The Fourth of July holiday may have meant a day off of work for a lot of us, but it sounds like the Atlantic City Beach Patrol had an extremely busy day at work.
On Monday, the Atlantic City Beach Patrol reported 111 water rescues to the Press of Atlantic City, bringing the seasonal total to 453 since Memorial Day.
Perhaps one of the most notable incidents on Monday came when a 70-year-old Egg Harbor Township man saved two children from drowning, 100-yards from the shore.
The 120-year-old Atlantic City Beach Patrol told the Press of Atlantic City that they average between 800 and 900 rescues between Memorial Day and Labor Day. That's an average of eight to nine rescues a day and this year, we're seeing an average of 13 rescues a day.

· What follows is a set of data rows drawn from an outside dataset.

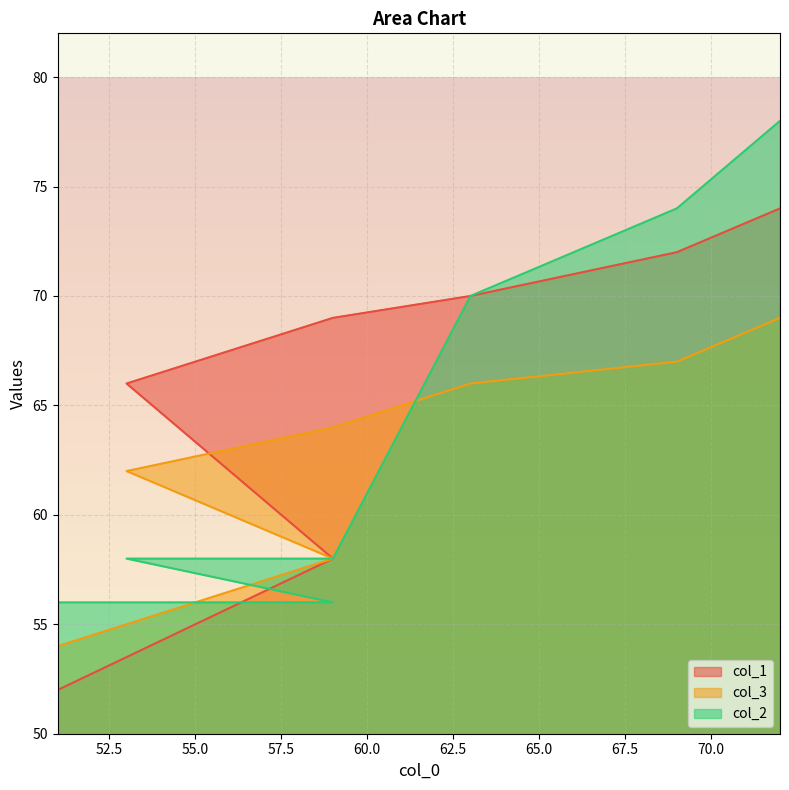

How many data points in col_3 are above 64?

3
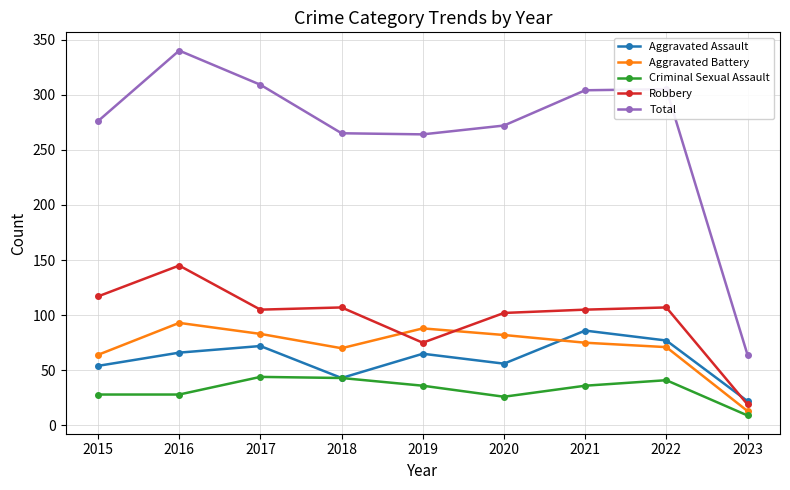

True or false: Total has a value of 525 at 2021.

False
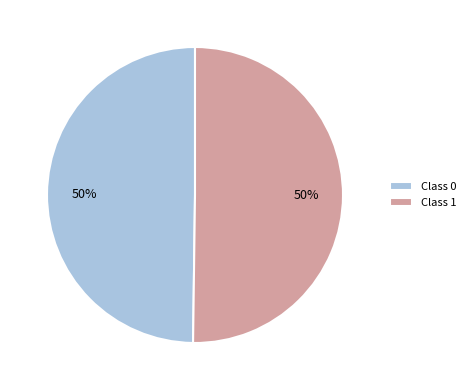

What percentage is the Class 1 slice, to the nearest percent?

50%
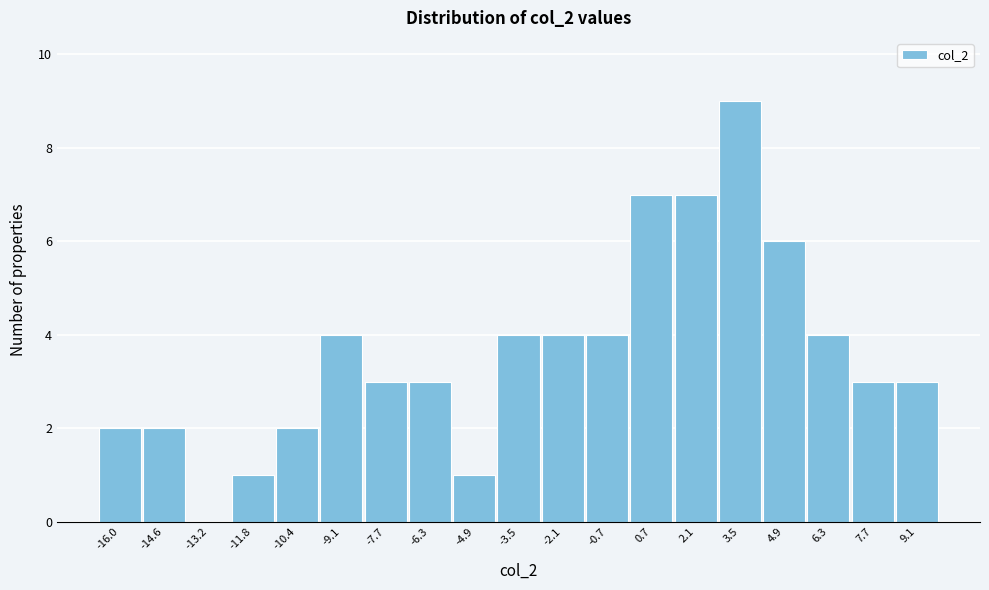

Reading left to right, what are all the values shown in this chart?

-16.0=2	-14.6=2	-13.2=0	-11.8=1	-10.4=2	-9.1=4	-7.7=3	-6.3=3	-4.9=1	-3.5=4	-2.1=4	-0.7=4	0.7=7	2.1=7	3.5=9	4.9=6	6.3=4	7.7=3	9.1=3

Rescues are defined as swimmers who require assistance getting back to the shore, according to the newspaper.
The beach patrol blames rip currents and rough surf for the high numbers this year.
“Even if the ocean appears safe, it’s an uncontrollable natural force. Anything can happen at any time,” Atlantic City Beach Patrol Chief Rod Aluise told the Press.
To avoid rip currents, the National Weather Service reminds us all of the importance of knowing how to swim.
“Swimming in a pool is not the same as swimming at a surf beach with crashing waves, winds and currents that can change suddenly,” according to their website.
In a safety video, they tell swimmers to remain calm to conserve energy. They also advise swimmers to avoid fighting the current, but to instead, swim parallel and then on an angle back to the shore.